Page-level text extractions

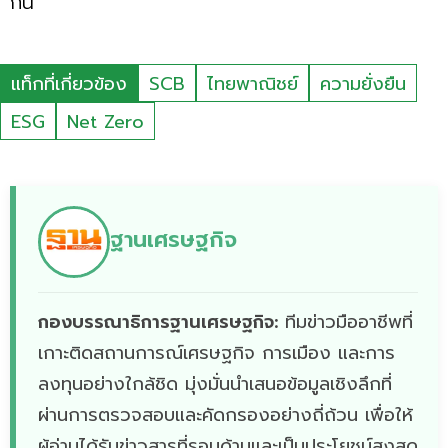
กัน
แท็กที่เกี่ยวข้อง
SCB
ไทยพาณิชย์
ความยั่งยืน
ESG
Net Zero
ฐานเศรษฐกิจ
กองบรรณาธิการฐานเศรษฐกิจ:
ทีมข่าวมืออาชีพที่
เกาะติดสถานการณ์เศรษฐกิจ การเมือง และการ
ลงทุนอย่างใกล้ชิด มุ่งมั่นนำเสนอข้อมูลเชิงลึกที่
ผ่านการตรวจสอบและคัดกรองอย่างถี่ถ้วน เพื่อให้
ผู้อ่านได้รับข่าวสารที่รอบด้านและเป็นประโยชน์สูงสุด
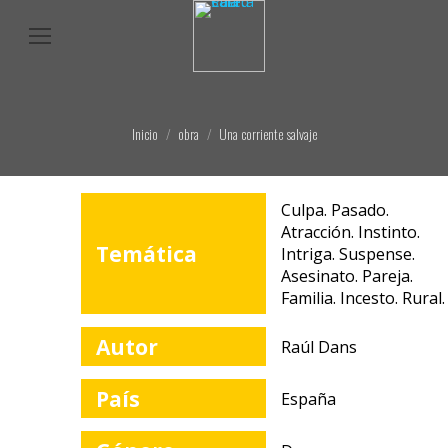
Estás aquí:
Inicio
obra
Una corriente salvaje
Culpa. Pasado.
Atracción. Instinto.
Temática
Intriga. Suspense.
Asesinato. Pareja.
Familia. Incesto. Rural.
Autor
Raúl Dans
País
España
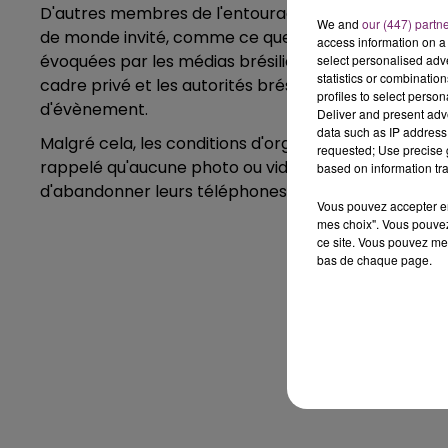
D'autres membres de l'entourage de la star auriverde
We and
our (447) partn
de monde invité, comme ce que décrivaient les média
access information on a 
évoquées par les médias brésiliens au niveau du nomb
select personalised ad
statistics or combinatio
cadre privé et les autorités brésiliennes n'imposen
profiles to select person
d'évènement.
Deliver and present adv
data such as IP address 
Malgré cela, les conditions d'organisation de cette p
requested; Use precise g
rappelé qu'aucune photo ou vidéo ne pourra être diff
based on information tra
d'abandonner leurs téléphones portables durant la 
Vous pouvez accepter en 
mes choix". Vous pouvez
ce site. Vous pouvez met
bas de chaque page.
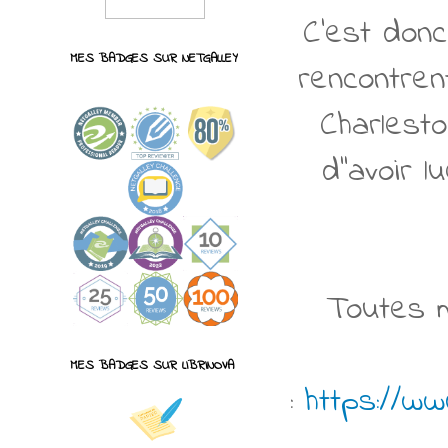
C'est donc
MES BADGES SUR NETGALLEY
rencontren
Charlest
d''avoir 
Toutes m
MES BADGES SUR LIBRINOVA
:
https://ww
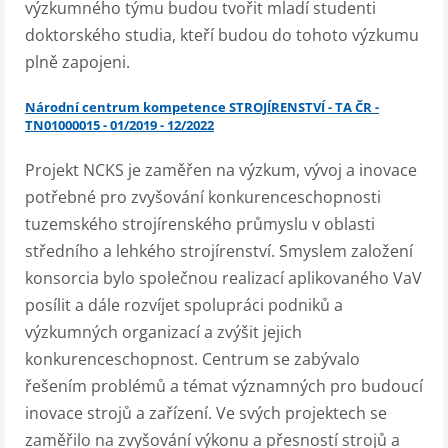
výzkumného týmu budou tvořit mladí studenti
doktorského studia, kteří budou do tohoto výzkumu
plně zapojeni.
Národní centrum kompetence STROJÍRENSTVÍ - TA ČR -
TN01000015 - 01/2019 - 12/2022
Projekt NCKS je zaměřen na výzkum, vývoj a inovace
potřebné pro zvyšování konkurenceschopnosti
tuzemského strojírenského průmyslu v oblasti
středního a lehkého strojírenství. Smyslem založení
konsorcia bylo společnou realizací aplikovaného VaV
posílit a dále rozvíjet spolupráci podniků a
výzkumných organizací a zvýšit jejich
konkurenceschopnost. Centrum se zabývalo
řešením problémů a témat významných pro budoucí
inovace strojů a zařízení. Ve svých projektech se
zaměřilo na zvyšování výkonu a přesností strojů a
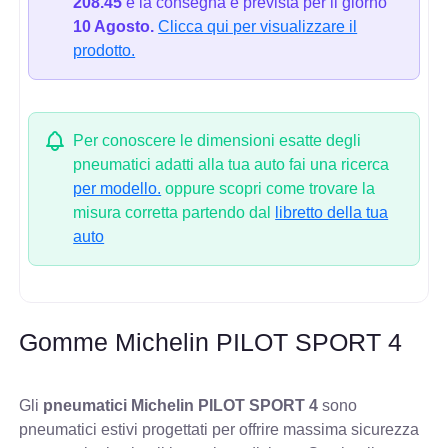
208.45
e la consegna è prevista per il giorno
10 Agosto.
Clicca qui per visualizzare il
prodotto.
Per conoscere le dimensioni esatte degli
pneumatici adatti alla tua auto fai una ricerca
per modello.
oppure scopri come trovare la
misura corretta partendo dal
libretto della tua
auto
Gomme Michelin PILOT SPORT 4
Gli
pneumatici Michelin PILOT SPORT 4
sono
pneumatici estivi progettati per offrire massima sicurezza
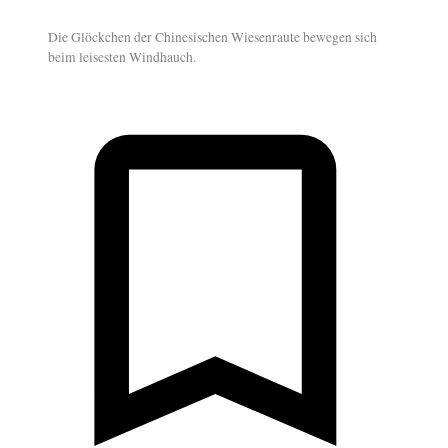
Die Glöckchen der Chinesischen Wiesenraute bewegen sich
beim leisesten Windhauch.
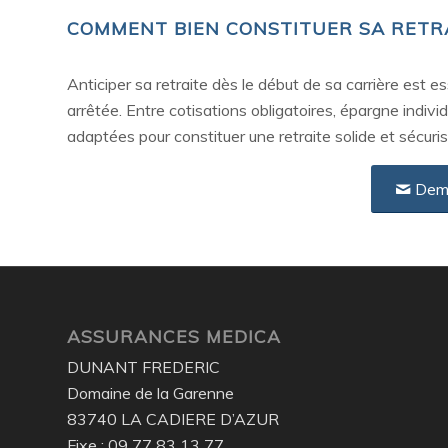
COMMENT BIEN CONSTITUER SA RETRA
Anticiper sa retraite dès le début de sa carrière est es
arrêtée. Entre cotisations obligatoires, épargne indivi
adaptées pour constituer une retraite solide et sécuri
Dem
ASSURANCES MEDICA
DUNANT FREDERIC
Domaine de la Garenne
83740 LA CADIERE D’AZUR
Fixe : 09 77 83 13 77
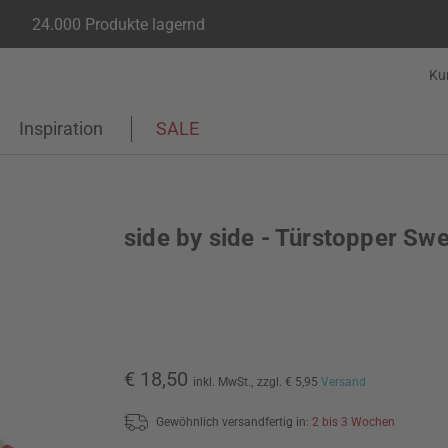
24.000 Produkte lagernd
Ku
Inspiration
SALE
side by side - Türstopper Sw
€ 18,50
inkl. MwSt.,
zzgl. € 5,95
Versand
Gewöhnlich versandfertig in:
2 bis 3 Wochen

# REQUIREMENT
A precise repetition of every entry, free of pictures, is the expected answer.

# OUTPUT FOR THIS EXERCISE
กัน
แท็กที่เกี่ยวข้อง
SCB
ไทยพาณิชย์
ความยั่งยืน
ESG
Net Zero
ฐานเศรษฐกิจ
กองบรรณาธิการฐานเศรษฐกิจ:
ทีมข่าวมืออาชีพที่
เกาะติดสถานการณ์เศรษฐกิจ การเมือง และการ
ลงทุนอย่างใกล้ชิด มุ่งมั่นนำเสนอข้อมูลเชิงลึกที่
ผ่านการตรวจสอบและคัดกรองอย่างถี่ถ้วน เพื่อให้
ผู้อ่านได้รับข่าวสารที่รอบด้านและเป็นประโยชน์สูงสุด
Estás aquí:
Inicio
obra
Una corriente salvaje
Culpa. Pasado.
Atracción. Instinto.
Temática
Intriga. Suspense.
Asesinato. Pareja.
Familia. Incesto. Rural.
Autor
Raúl Dans
País
España
D'autres membres de l'entourage de la star auriverde
We and
our (447) partn
de monde invité, comme ce que décrivaient les média
access information on a 
évoquées par les médias brésiliens au niveau du nomb
select personalised ad
statistics or combinatio
cadre privé et les autorités brésiliennes n'imposen
profiles to select person
d'évènement.
Deliver and present adv
data such as IP address 
Malgré cela, les conditions d'organisation de cette p
requested; Use precise g
rappelé qu'aucune photo ou vidéo ne pourra être diff
based on information tra
d'abandonner leurs téléphones portables durant la 
Vous pouvez accepter en 
mes choix". Vous pouvez
ce site. Vous pouvez met
bas de chaque page.
C'est donc
MES BADGES SUR NETGALLEY
rencontren
Charlest
d''avoir 
Toutes m
MES BADGES SUR LIBRINOVA
:
https://ww
výzkumného týmu budou tvořit mladí studenti
doktorského studia, kteří budou do tohoto výzkumu
plně zapojeni.
Národní centrum kompetence STROJÍRENSTVÍ - TA ČR -
TN01000015 - 01/2019 - 12/2022
Projekt NCKS je zaměřen na výzkum, vývoj a inovace
potřebné pro zvyšování konkurenceschopnosti
tuzemského strojírenského průmyslu v oblasti
středního a lehkého strojírenství. Smyslem založení
konsorcia bylo společnou realizací aplikovaného VaV
posílit a dále rozvíjet spolupráci podniků a
výzkumných organizací a zvýšit jejich
konkurenceschopnost. Centrum se zabývalo
řešením problémů a témat významných pro budoucí
inovace strojů a zařízení. Ve svých projektech se
zaměřilo na zvyšování výkonu a přesností strojů a
208.45
e la consegna è prevista per il giorno
10 Agosto.
Clicca qui per visualizzare il
prodotto.
Per conoscere le dimensioni esatte degli
pneumatici adatti alla tua auto fai una ricerca
per modello.
oppure scopri come trovare la
misura corretta partendo dal
libretto della tua
auto
Gomme Michelin PILOT SPORT 4
Gli
pneumatici Michelin PILOT SPORT 4
sono
pneumatici estivi progettati per offrire massima sicurezza
Die Glöckchen der Chinesischen Wiesenraute bewegen sich
beim leisesten Windhauch.
COMMENT BIEN CONSTITUER SA RETRA
Anticiper sa retraite dès le début de sa carrière est es
arrêtée. Entre cotisations obligatoires, épargne indivi
adaptées pour constituer une retraite solide et sécuri
Dem
ASSURANCES MEDICA
DUNANT FREDERIC
Domaine de la Garenne
83740 LA CADIERE D’AZUR
Fixe : 09 77 83 13 77
24.000 Produkte lagernd
Ku
Inspiration
SALE
side by side - Türstopper Sw
€ 18,50
inkl. MwSt.,
zzgl. € 5,95
Versand
Gewöhnlich versandfertig in:
2 bis 3 Wochen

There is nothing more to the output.